Copper prices topped $ 10,000 per tonne for the first time in ten years last month, as the economic reopening sparked a rally in the metal. Demand has increased as it is seen as an essential part of the transition to a green energy economy. Although prices fell sharply towards the end of May, they rebounded again.
Currie’s comments came after a few crazy weeks for cryptocurrencies. Bitcoin was last trading 2% at around $ 37,190 on Wednesday, and is up around 28% so far this year. The digital token has lost more than 25% of its value in the past three months amid a large crypto sell-off after Tesla suspended bitcoin payments and China announced that digital tokens cannot be used for business.
Read more: Financial researcher Nik Bhatia explains why growth-driven asset managers could be violating their fiduciary duty if they don’t consider bitcoin – and compares crypto to Amazon stock 20 years ago
Currie, who is one of the most followed commodities experts, pointed out that bitcoin and copper are more similar when it comes to acting as a hedge against inflation – a strategy that involves investing in assets that outperform the market when central bank policy pushes prices up. .
“There is good inflation and there is bad inflation. Good inflation is when demand pulls it up, and that’s what bitcoin covers, that’s what copper covers, that is. what oil covers, “Currie told CNBC.
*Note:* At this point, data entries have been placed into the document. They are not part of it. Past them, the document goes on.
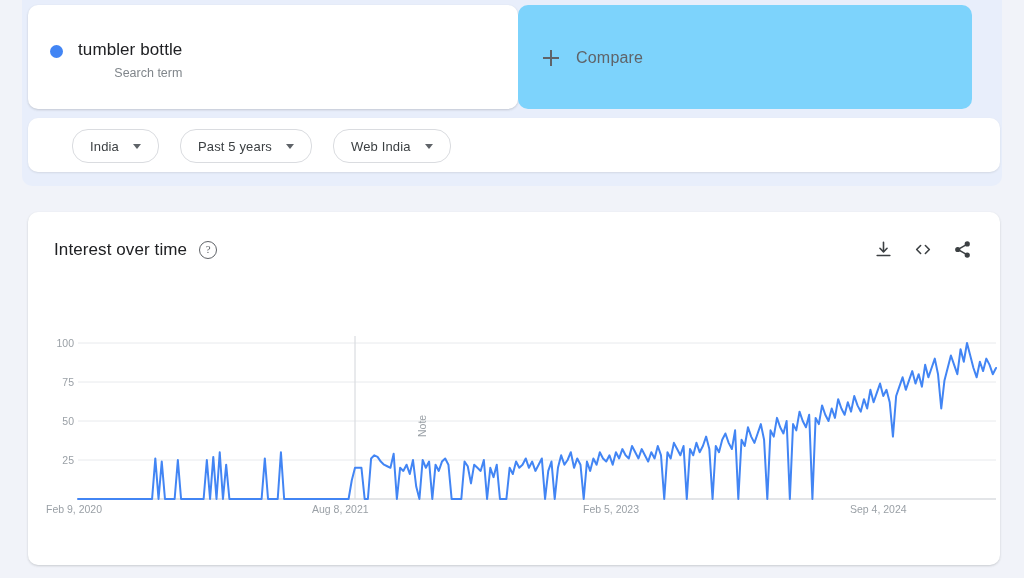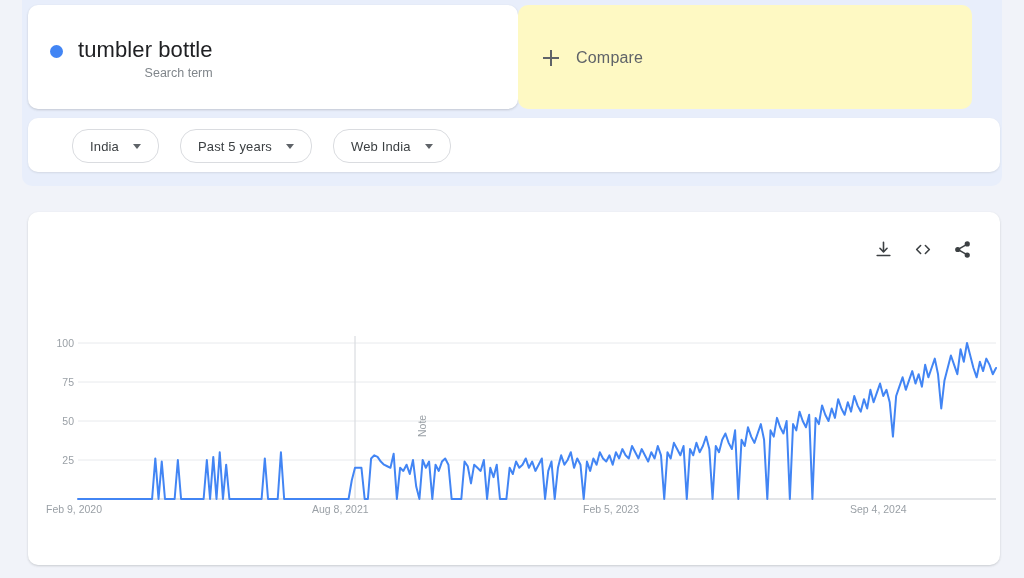--- a/index.html
+++ b/index.html
@@ -47,40 +47,40 @@
     width: 13px;
     height: 13px;
     border-radius: 50%;
     background: #4285f4;
     margin-top: 6px;
     margin-right: 15px;
     flex: 0 0 auto;
   }
   .term-texts { display: flex; flex-direction: column; }
   .term-title {
-    font-size: 22px;
+    font-size: 17px;
     color: #202124;
     line-height: 22px;
     letter-spacing: .1px;
   }
   .term-sub {
     font-size: 12.5px;
     color: #80868b;
     line-height: 17px;
     margin-top: 4px;
     text-align: right;
   }
 
   .compare-card {
     position: absolute;
     left: 496px;
     top: 5px;
     width: 454px;
     height: 104px;
-    background: #fef9c3;
+    background: #7dd3fc;
     border-radius: 10px;
   }
   .compare-btn {
     position: absolute;
     left: 24px;
     top: 44px;
     display: flex;
     align-items: center;
     cursor: pointer;
   }
@@ -252,20 +252,24 @@
         <span class="chip-label">Web India</span>
         <span class="caret"></span>
       </div>
 
     </div>
   </div>
 </div>
 
 <div class="chart-card">
 
+  <div class="chart-head">
+    <span class="chart-title">Interest over time</span>
+    <span class="help-icon">?</span>
+  </div>
 
   <div class="chart-actions">
     <span class="act">
       <svg width="19" height="19" viewBox="0 0 24 24" fill="none" stroke="#3c4043" stroke-width="2" stroke-linecap="round" stroke-linejoin="round">
         <path d="M12 3v11"></path>
           <path d="M7.5 10.5 12 15l4.5-4.5"></path>
           <path d="M4 19.5h16"></path>
       </svg>
     </span>
     <span class="act">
“Gold covers bad inflation, where supply is tight, which focuses on shortages of chips, commodities and other types of commodities. And you would want to use gold as a hedge,” he said. he declared.
In a research note released Monday, Currie and his team said commodities remain the best hedge against inflation because they are driven by demand, not growth rates. “Commodities are spot assets that do not depend on forward growth rates but on the level of demand relative to the level of supply today,” the strategists wrote.
“As a result, they cover for unforeseen short-term inflation created when the level of aggregate demand exceeds supply in the later stages of the business cycle.”